Work order: The required result is each line of the entries below containing the string "levels".

Records supplied:
↓↓↓

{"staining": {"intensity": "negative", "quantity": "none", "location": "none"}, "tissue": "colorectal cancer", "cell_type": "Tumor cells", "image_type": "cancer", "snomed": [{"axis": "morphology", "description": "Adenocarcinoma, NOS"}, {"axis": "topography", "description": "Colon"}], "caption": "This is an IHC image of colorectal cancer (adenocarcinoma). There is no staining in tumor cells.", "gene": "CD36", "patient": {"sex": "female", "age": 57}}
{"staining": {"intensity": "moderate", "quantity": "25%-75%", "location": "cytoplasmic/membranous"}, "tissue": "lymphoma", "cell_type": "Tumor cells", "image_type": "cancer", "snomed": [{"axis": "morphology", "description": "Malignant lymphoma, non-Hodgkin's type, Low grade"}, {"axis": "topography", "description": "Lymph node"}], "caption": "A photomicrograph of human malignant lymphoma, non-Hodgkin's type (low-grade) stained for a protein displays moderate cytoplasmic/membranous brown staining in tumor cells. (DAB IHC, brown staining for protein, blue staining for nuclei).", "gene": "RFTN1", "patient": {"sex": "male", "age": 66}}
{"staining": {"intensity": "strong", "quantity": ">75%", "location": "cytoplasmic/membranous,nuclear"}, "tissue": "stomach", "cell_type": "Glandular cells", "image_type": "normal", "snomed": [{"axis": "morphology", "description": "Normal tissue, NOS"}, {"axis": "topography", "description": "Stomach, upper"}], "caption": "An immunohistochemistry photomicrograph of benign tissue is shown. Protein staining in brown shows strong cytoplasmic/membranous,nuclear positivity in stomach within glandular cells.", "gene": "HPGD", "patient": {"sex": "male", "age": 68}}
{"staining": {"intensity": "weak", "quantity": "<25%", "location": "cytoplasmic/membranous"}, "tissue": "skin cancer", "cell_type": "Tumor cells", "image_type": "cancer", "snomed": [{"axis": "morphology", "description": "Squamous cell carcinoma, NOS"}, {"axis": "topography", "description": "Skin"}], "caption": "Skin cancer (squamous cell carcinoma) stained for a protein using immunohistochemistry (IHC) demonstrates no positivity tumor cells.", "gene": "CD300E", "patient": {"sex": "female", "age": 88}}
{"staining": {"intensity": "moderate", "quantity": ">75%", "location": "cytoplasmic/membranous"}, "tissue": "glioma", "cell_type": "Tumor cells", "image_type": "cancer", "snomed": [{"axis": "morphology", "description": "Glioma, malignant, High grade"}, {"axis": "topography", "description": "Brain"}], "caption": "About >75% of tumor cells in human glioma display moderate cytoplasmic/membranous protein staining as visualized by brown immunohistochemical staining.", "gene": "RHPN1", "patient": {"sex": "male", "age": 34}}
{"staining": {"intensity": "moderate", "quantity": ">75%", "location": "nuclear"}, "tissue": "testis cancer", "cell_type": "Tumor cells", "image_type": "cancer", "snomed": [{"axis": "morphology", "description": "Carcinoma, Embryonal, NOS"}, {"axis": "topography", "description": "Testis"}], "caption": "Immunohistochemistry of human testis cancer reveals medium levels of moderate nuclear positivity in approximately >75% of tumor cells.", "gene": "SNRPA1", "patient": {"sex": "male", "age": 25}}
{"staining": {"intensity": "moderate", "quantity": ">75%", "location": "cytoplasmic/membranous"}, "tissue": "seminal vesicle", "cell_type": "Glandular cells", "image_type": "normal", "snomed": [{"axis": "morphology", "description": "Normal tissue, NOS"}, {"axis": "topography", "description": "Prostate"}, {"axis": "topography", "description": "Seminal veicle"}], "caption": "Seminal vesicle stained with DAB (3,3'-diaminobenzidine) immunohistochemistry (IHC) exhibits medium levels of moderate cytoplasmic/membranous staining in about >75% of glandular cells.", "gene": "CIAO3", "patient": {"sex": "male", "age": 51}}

↑↑↑

Result below:
{"staining": {"intensity": "moderate", "quantity": ">75%", "location": "nuclear"}, "tissue": "testis cancer", "cell_type": "Tumor cells", "image_type": "cancer", "snomed": [{"axis": "morphology", "description": "Carcinoma, Embryonal, NOS"}, {"axis": "topography", "description": "Testis"}], "caption": "Immunohistochemistry of human testis cancer reveals medium levels of moderate nuclear positivity in approximately >75% of tumor cells.", "gene": "SNRPA1", "patient": {"sex": "male", "age": 25}}
{"staining": {"intensity": "moderate", "quantity": ">75%", "location": "cytoplasmic/membranous"}, "tissue": "seminal vesicle", "cell_type": "Glandular cells", "image_type": "normal", "snomed": [{"axis": "morphology", "description": "Normal tissue, NOS"}, {"axis": "topography", "description": "Prostate"}, {"axis": "topography", "description": "Seminal veicle"}], "caption": "Seminal vesicle stained with DAB (3,3'-diaminobenzidine) immunohistochemistry (IHC) exhibits medium levels of moderate cytoplasmic/membranous staining in about >75% of glandular cells.", "gene": "CIAO3", "patient": {"sex": "male", "age": 51}}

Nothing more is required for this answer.